Luz e Sombra

Quando descobri isso, minha vida mudou.

Desde muito jovem, desenhar sempre foi algo natural para mim. Nunca precisei de instruções formais para começar — eu apenas pegava um lápis e deixava a mão seguir o que os olhos e a mente imaginavam. Era puro instinto, uma expressão intuitiva. Mesmo assim, cheguei a realizar alguns trabalhos profissionais, mesmo sendo completamente autodidata. O desenho, para mim, era uma forma de estar no mundo, de entender e traduzir o que eu via.

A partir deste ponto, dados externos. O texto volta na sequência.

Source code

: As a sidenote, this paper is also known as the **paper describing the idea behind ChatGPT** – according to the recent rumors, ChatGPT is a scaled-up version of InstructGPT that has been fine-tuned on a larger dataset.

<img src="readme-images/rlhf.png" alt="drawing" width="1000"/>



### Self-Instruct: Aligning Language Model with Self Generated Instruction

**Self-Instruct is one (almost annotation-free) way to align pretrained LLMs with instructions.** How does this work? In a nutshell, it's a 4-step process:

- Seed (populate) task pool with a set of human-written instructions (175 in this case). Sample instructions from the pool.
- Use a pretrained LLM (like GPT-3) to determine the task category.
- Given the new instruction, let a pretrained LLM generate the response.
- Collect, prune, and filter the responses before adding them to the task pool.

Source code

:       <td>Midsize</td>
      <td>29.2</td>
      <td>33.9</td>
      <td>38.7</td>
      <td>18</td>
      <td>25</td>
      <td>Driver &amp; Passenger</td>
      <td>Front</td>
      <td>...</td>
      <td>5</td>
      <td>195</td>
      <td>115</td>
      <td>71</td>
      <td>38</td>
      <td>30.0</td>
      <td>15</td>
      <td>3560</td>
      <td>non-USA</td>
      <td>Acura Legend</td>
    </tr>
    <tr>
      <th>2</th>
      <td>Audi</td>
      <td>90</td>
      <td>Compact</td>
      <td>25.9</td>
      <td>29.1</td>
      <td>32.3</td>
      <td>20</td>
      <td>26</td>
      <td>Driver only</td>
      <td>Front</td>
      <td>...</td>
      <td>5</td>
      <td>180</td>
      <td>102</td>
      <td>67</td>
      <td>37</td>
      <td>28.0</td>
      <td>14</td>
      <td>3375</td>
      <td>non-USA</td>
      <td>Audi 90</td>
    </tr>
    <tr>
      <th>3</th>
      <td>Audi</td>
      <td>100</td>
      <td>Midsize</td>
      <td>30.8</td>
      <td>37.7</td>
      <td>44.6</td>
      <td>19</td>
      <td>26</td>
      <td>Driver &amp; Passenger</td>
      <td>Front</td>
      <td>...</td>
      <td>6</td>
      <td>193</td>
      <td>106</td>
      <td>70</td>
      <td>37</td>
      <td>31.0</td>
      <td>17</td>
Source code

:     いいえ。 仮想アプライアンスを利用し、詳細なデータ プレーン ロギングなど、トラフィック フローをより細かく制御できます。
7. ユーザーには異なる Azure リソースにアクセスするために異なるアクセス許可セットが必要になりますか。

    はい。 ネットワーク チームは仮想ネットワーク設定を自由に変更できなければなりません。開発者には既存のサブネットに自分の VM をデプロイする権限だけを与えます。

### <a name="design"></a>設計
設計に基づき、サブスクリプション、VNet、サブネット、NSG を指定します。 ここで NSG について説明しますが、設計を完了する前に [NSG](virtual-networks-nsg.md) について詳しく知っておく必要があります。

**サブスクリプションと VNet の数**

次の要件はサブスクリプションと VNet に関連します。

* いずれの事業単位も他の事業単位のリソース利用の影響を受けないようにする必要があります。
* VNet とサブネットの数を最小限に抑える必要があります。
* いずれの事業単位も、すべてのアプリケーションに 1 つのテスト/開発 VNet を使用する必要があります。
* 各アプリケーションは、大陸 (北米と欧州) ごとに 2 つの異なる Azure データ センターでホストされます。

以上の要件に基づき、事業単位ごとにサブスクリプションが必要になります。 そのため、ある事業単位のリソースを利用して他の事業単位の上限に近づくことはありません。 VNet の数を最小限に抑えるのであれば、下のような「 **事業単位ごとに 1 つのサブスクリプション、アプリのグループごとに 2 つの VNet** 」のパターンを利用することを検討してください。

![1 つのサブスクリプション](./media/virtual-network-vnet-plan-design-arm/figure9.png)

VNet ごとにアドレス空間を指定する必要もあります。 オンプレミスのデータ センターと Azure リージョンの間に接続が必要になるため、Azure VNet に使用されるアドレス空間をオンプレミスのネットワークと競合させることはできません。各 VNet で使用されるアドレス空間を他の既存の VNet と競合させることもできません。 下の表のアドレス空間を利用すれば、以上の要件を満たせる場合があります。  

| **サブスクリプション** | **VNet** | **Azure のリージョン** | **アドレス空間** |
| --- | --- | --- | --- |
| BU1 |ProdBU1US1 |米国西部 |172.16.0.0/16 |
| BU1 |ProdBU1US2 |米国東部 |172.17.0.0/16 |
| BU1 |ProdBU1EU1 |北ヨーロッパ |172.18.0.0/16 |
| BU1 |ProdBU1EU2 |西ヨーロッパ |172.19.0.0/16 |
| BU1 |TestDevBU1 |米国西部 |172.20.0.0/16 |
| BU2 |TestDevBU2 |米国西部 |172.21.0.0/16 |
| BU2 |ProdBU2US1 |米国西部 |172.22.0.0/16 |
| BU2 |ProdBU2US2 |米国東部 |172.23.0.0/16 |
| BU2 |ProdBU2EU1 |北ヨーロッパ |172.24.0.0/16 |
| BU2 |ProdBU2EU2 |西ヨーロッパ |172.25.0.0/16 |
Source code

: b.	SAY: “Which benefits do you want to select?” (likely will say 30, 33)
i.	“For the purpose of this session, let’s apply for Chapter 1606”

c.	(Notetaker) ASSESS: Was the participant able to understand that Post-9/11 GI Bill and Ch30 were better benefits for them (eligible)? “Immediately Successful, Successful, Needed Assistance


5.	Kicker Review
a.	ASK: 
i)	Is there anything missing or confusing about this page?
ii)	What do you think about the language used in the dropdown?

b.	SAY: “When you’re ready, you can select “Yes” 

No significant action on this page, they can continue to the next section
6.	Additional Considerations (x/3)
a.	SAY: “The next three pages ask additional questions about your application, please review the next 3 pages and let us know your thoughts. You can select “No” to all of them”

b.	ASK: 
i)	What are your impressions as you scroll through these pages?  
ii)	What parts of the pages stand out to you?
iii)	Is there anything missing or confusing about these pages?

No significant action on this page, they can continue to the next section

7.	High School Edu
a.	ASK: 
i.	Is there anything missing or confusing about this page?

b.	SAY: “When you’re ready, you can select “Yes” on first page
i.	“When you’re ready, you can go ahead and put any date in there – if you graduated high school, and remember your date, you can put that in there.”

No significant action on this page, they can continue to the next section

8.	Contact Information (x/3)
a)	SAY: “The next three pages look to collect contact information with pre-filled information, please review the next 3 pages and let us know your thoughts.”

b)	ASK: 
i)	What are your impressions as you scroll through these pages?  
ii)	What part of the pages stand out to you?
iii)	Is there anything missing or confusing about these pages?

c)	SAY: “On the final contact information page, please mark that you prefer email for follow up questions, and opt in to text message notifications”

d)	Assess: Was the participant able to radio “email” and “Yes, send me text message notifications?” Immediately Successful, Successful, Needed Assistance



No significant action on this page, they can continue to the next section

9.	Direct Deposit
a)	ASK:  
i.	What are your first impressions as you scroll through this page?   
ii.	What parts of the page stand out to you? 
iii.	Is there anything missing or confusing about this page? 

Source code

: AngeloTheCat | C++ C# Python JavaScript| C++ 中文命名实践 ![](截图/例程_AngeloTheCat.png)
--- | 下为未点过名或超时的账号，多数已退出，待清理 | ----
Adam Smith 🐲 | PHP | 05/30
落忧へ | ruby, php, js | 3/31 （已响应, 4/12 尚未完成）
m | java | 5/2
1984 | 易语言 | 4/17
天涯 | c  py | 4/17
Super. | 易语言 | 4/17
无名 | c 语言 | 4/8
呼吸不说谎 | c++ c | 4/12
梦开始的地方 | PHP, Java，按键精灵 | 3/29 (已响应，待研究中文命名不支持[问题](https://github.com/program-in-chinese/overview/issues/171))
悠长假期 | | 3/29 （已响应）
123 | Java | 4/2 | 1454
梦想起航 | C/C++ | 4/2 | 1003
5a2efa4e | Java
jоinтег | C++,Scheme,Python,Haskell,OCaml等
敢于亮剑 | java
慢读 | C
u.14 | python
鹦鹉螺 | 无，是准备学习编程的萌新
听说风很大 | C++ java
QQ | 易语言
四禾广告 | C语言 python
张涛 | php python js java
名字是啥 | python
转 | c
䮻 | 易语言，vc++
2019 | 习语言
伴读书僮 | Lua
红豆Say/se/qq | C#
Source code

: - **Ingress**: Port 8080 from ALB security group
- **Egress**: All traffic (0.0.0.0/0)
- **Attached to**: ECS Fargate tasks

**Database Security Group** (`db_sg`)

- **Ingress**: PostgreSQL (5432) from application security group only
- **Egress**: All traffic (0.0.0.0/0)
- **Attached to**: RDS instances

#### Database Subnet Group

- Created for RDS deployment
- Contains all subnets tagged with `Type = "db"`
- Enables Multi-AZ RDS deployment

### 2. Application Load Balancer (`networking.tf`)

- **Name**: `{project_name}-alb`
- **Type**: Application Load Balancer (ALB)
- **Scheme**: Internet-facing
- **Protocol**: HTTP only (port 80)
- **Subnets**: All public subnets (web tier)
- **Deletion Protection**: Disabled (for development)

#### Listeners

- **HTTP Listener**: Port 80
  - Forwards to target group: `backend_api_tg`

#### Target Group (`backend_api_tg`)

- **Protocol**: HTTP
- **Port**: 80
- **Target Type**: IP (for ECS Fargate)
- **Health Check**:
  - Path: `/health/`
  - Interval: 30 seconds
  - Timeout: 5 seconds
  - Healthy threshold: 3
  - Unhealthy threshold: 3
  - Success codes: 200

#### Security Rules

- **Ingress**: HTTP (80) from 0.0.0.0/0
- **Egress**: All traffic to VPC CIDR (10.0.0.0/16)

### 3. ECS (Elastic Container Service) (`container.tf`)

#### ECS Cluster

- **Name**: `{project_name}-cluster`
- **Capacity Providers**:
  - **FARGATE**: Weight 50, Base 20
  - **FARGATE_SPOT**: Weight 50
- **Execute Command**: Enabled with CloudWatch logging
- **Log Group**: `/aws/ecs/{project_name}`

Mas foi só quando fiz meu primeiro curso de desenho que as coisas começaram a se transformar de verdade. Aquela experiência foi como abrir uma porta para um universo completamente novo. Aprendi algo que mudou não só meu modo de desenhar, mas também a maneira como eu via a realidade: a importância da luz e da sombra.

Naquele momento, percebi que desenhar não era apenas representar formas, mas revelar contrastes. Luz e sombra deixaram de ser detalhes — tornaram-se protagonistas. Essa percepção foi tão poderosa que me fez perder o medo de colocar o lápis no papel. E, mais importante ainda, de tirá-lo. Aprendi que o traço não precisa ser perfeito, ele precisa ser verdadeiro. Essa liberdade criativa me levou a resultados que eu jamais imaginaria alcançar.

A mudança não foi apenas técnica. Ela foi perceptiva. Meu olhar se transformou por completo. Comecei a ver o mundo de outro jeito — enxergando tudo em luz e sombra. Era uma espécie de loucura boa. Onde quer que eu estivesse, analisava as formas, os contrastes, os volumes. Muitas vezes, desenhava com os olhos, apenas observando. E quase sempre me pegava pensando: “Por que não trouxe um lápis e um papel comigo?”

Na verdade, era só isso que eu precisava: um meio para me expressar. O desenho passou a ser minha linguagem mais honesta, mais instintiva, mais íntima.

Mesmo quando a vida me afastou temporariamente desse universo — como acontece com muitos de nós, que somos levados por outras demandas, obrigações, caminhos profissionais — esse olhar nunca me abandonou. Permaneci atento. Continuava percebendo paisagens, rostos, objetos, cenas cotidianas com aquela mesma sensibilidade.

E foi justamente essa percepção que me levou a outros caminhos criativos. Comecei a trabalhar em uma emissora de televisão, onde pude explorar outras linguagens visuais. Paralelamente, também me aventurei como fotógrafo freelancer. A fotografia, assim como o desenho, me permitia capturar o instante, enquadrar a emoção, contar uma história.

Anos depois, quando finalmente retomei o desenho, percebi que algo mágico havia acontecido: eu havia encontrado um ponto de convergência entre essas duas artes. Comecei a desenhar com o olhar do fotógrafo e a fotografar com a sensibilidade do desenhista. Era como se uma arte completasse a outra, uma alimentando e refinando o olhar da outra.

Hoje, esse é o meu processo criativo. Eu fotografo como se estivesse pintando, e pinto como se estivesse fotografando. Uso o desenho para capturar a essência das imagens e a fotografia para registrar a poesia da luz. É assim que eu me expresso.

O mais incrível de tudo isso é perceber que o desenho nunca deixou de estar presente em mim. Mesmo nos momentos de pausa, mesmo quando o lápis ficou de lado, o olhar permaneceu atento. E, no fundo, é isso que me move: a busca constante por ver além do óbvio, por traduzir o mundo em linhas, luzes e sombras.

Se tem algo que aprendi nessa jornada, é que desenhar vai muito além da técnica. É uma forma de enxergar. E quando você aprende a ver o mundo sob a lente da arte, ele nunca mais é o mesmo.